Monday, August 13, 2012

2L-5D

Well into my teen years (1960s), if someone asked for my phone number, I would respond, “MUrray 4-3069.” That’s the way phone numbers were designated back in the old days, with a prefix made up of the first two letters of some word and then five numbers, the first a part of the prefix and then the final four the particular phone number. I have no idea what logic there might have been in the assigning of the names and letters, any more than the numbers, all of which were probably random. If you go back into popular culture from the 40s through the 60s you’ll find vestiges of the phone letter prefix: Glenn Miller recorded "PEnnsylvania 6-5000" in the 1940s (it would become Transylvania 6-5000 in a Bugs Bunny cartoon), and The Marvelettes recorded the wonderful "BEechwood 4-5789" in 1962. Elizabeth Taylor won an Academy Award for Best Actress in BUtterfield 8 (a reference to the character’s phone exchange). The Ricardo’s phone number in I Love Lucy was MUrray Hill 5-9975. In the 1973 movie about the late-1950s, American Graffiti, disc jockey Wolfman Jack mentions phone number "DIamond-3132.” The Simpsons TV show occasionally displays the family’s phone number as KLondike 5-#### (the media convention uses the 555 prefix in TV or film, which is not in official use for personal numbers).
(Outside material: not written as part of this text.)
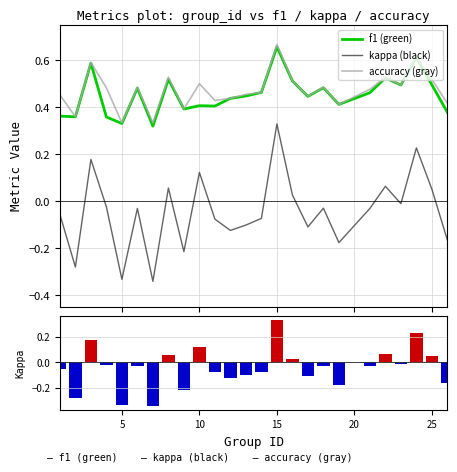

List the series in order of their peak value, lowest first.

kappa, f1, accuracy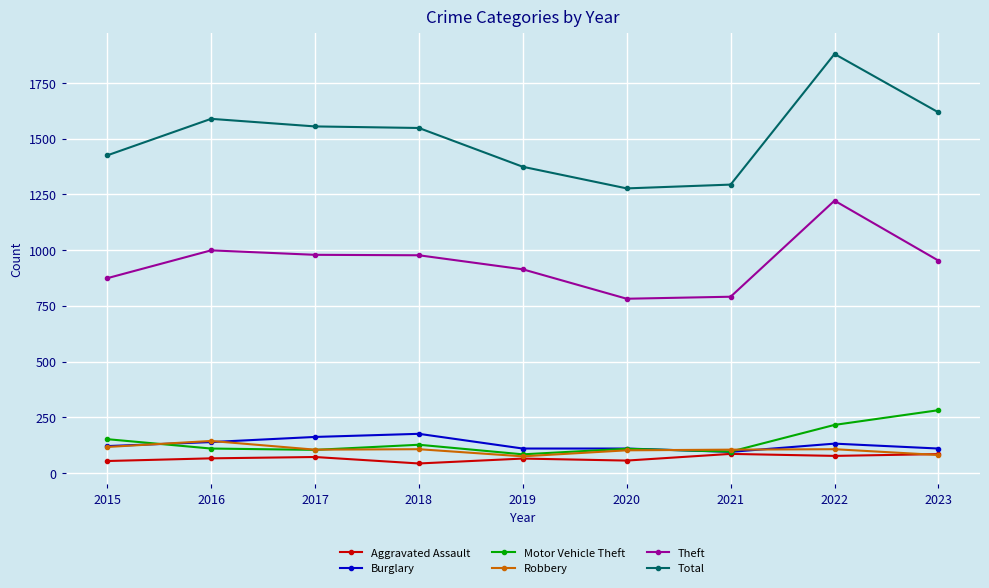

How many lines are shown in the chart?

6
This system was known as “2L-5D” – two letters and five digits. Apparently as the number of phones and phone numbers grew, the possible combinations with letters diminished. They just couldn’t come up with a 2L word that began with BC, JK, MN, PQ, QR, RS, etc., so from the 1960s to the 1980s, the shift was made from 2L-5D to the All-Number Calling (ANC) we have today. And then a three-number area code was added to the seven-number number, and a 1 in front of that. All numbers all the time.

I’m not particularly nostalgic. I prefer my 2006 all-wheel drive, air-conditioned Subaru to my 1959 two-stroke, two-cycle, wing-door Saab. Still, I’m awash these days in numbers – phone, credit card, checking account, passwords, etc. And the tune to "BEechwood 4-5789" is so much better than 1-212-234-5789. And when I call my mother, I still dial (even when I press a keypad) MUrray 4-3069.